THE SIGNATURES OF PATCHES AND GRADIENTS IN ECOLOGICAL ORDINATIONS

When multivariate ordination techniques are applied to marine ecological data sets, the first ordination axis commonly correlates with lithologic indicators of water depth. Stratigraphic plots of axis 1 scores typically display long-term trends, superimposed with high-frequency variation that may be comparable in scale to the long-term trend and that has been attributed to faunal patchiness. Here, I explore through numerical models calibrated with field data how patchiness and faunal gradients are expressed in ordinations, specifically detrended correspondence analysis (DCA). The simulations use DCA results for the Upper Ordovician Kope Formation of the Cincinnati, Ohio area, from which values of Preferred Depth, Depth Tolerance, and Peak Abundance were calculated relative to DCA Axis 1 scores. These values were combined with the DCA Axis 1 scores for each bed to construct simulated Kope faunal samples.
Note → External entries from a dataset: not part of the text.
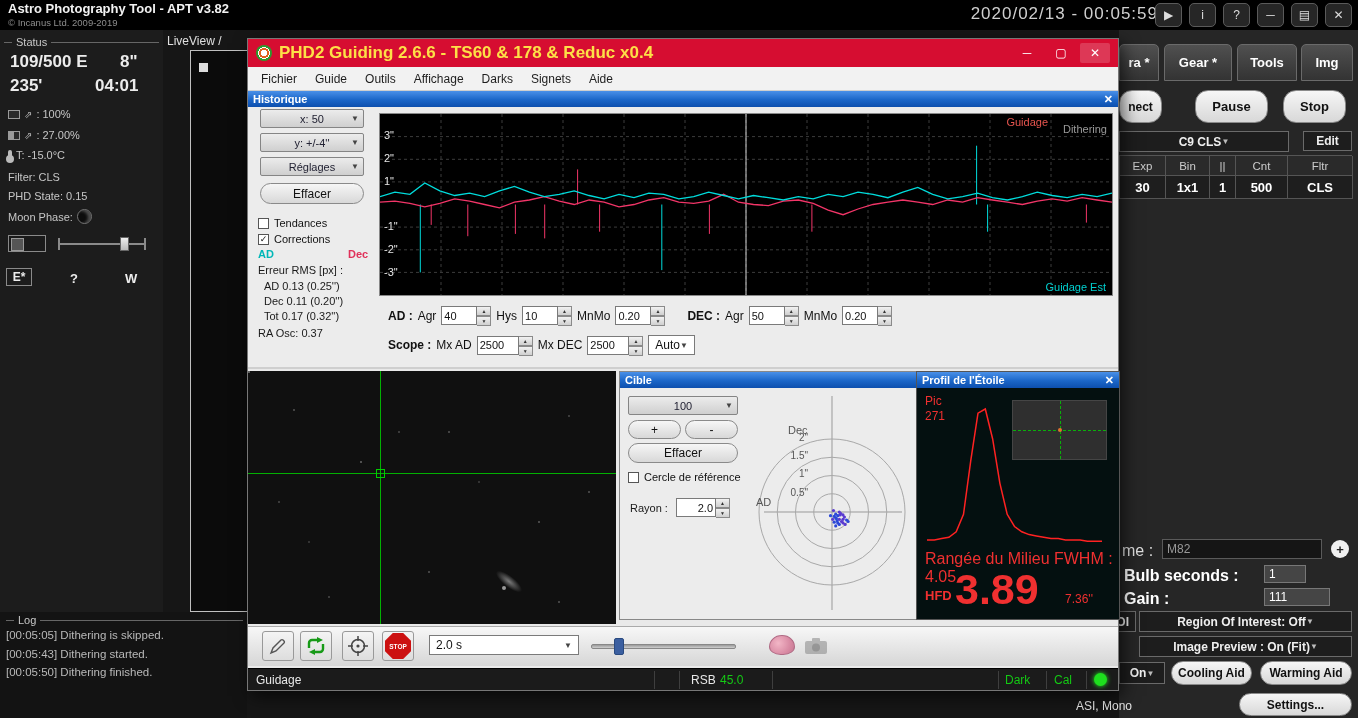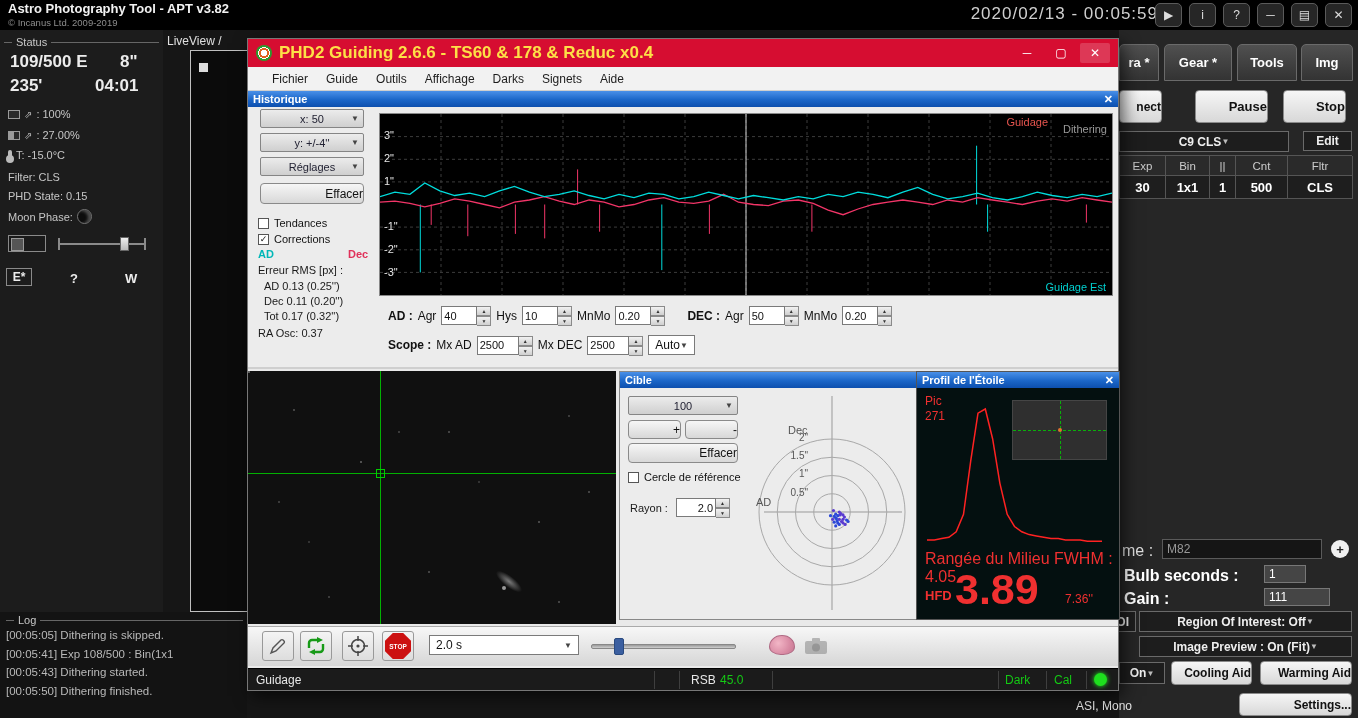--- a/index.html
+++ b/index.html
@@ -11,21 +11,21 @@
 .app-title{position:absolute;left:8px;top:1px;font-size:13px;font-weight:bold;color:#f2f2f2}
 .copyright{position:absolute;left:8px;top:17px;font-size:9.5px;color:#8d8d8d}
 .clock{position:absolute;right:200px;top:4px;font-size:17px;color:#cfcfcf;letter-spacing:1px}
 .win-btns{position:absolute;right:6px;top:3px;display:flex;gap:7px}
 .wbtn{width:27px;height:24px;background:#262626;border:1px solid #5a5a5a;border-radius:5px;color:#ddd;font-size:12px;display:flex;align-items:center;justify-content:center;cursor:pointer}
 
 
 .phdr{display:flex;align-items:center;gap:4px;color:#c8c8c8;font-size:11px}
 .phdr::before{content:"";width:8px;border-top:1px solid #666}
 .phdr::after{content:"";flex:1;border-top:1px solid #666}
-.btn-light{background:linear-gradient(#f6f6f6,#d8d8d8);border:1px solid #8a8a8a;border-radius:4px;color:#111;display:flex;align-items:center;justify-content:flex-end;cursor:pointer;font-size:12px}
+.btn-light{background:linear-gradient(#f6f6f6,#d8d8d8);border:1px solid #8a8a8a;border-radius:13px;color:#111;display:flex;align-items:center;justify-content:center;cursor:pointer;font-size:12px}
 .ddark{background:#1d1d1d;border:1px solid #6a6a6a;color:#eee;display:flex;align-items:center;justify-content:center;padding:0 6px;cursor:pointer;font-size:12px;font-weight:bold}
 .caret{font-size:8px;color:#bbb}
 .tab{position:absolute;background:linear-gradient(#505050,#333);border:1px solid #6a6a6a;border-radius:5px 5px 0 0;color:#fff;font-weight:bold;font-size:13px;display:flex;align-items:center;justify-content:center;cursor:pointer}
 .input-dark{background:#151515;border:1px solid #5a5a5a;color:#999;font-size:12px;padding:0 4px}
 .input-gray{background:#454545;border:1px solid #777;color:#fff;font-size:12px;padding:0 4px}
 .combo{position:absolute;background:linear-gradient(#ececec,#cfcfcf);border:1px solid #858585;border-radius:2px;font-size:11px;color:#223;display:flex;align-items:center;justify-content:center;cursor:pointer}
 .combo .caret{position:absolute;right:4px;color:#444}
 .chk{position:absolute;display:flex;gap:5px;align-items:center;font-size:11px;color:#111;cursor:pointer}
 .cb{width:11px;height:11px;border:1px solid #555;background:#fff;font-size:9px;line-height:9px;text-align:center;color:#111}
 .cb.checked::after{content:"✓"}
@@ -73,21 +73,21 @@
 .asi-info{position:absolute;left:1076px;top:699px;font-size:12px;color:#e6e6e6;z-index:3}
 
 
 .phd2{position:absolute;left:247px;top:38px;width:872px;height:653px;background:#e9e9e9;border:1px solid #777;box-shadow:4px 5px 16px rgba(0,0,0,.65);z-index:10}
 .phd2-titlebar{position:absolute;left:0;top:0;width:100%;height:28px;background:#d60d31;display:flex;align-items:center;padding:0 8px;gap:7px}
 .phd2-logo{width:16px;height:16px;border-radius:50%;background:radial-gradient(circle,#fff 0 3px,#e06020 3px 5px,#fff 5px 6px,#2d9a2d 6px 8px);flex:0 0 auto}
 .phd2-title{color:#fde047;font-size:17px;font-weight:bold}
 .tb-btns{margin-left:auto;display:flex;gap:4px}
 .tbb{width:30px;height:20px;color:#fff;font-size:12px;display:flex;align-items:center;justify-content:center;cursor:pointer}
 .tbb.close{background:rgba(255,255,255,.18);border-radius:2px}
-.phd2-menubar{position:absolute;left:0;top:28px;width:100%;height:24px;background:#f2f2f2;border-bottom:1px solid #cfcfcf;display:flex;align-items:center;padding-left:15px}
+.phd2-menubar{position:absolute;left:0;top:28px;width:100%;height:24px;background:#f2f2f2;border-bottom:1px solid #cfcfcf;display:flex;align-items:center;padding-left:4px}
 .menu-item{font-size:12px;color:#1d1d1d;padding:3px 9px;cursor:pointer}
 
 .hist-panel{position:absolute;left:0;top:52px;width:870px;height:278px;background:#ececec;border-bottom:2px solid #cfcfcf}
 .hist-lbl{position:absolute;font-size:11px;color:#1a1a1a}
 .graph{position:absolute;left:131px;top:22px;width:734px;height:183px;background:#000;border:1px solid #888}
 .ytick{position:absolute;left:4px;font-size:11px;color:#e6e6e6}
 .lbl-red{position:absolute;right:64px;top:2px;color:#e8554f;font-size:11px}
 .lbl-gray{position:absolute;right:5px;top:9px;color:#9a9a9a;font-size:11px}
 .lbl-cyan{position:absolute;right:6px;bottom:2px;color:#00d0d0;font-size:11px}
 .ctl-row{position:absolute;display:flex;align-items:center;gap:5px;font-size:12px;color:#111}
@@ -189,21 +189,20 @@
   <span class="lv-label">LiveView /</span>
   <div class="lv-frame">
     <div class="lv-sq"></div>
   </div>
 
   <div class="log-panel">
     <div class="phdr">
         <span>Log</span>
       </div>
     <div class="log-line">[00:05:05] Dithering is skipped.</div>
-    <div class="log-line">[00:05:41] Exp 108/500 : Bin(1x1</div>
     <div class="log-line">[00:05:43] Dithering started.</div>
     <div class="log-line">[00:05:50] Dithering finished.</div>
   </div>
 
   <div class="right-panel">
     <div class="tab" style="left:0;top:14px;width:40px;height:37px">
         <span>ra *</span>
       </div>
     <div class="tab" style="left:45px;top:14px;width:68px;height:37px">
         <span>Gear *</span>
The first of three simulations did not include faunal patchiness. DCA Axis 1 sample scores produced from this first simulation match almost exactly the smoothed DCA scores used as input, confirming the utility of DCA in extracting simple faunal gradients. In the second simulation, faunal patchiness was included and produced the long-term DCA Axis 1 sample score pattern that was input, but also included high-frequency variation as seen in the original Kope DCA analysis, suggesting that patchiness is indeed the source of this high-frequency signal. In the third solution, peak abundances of all species were set to equally large values, which dampened the high-frequency variation, indicating that the large amplitude of the high-frequency signal results from the dominance of a handful of taxa. The results of these simulations suggest that DCA Axis 1 sample scores do not directly reflect water depth. To produce a measure of water depth, some signal averaging, such as a moving average, is needed to remove high-frequency variations produced by faunal patchiness.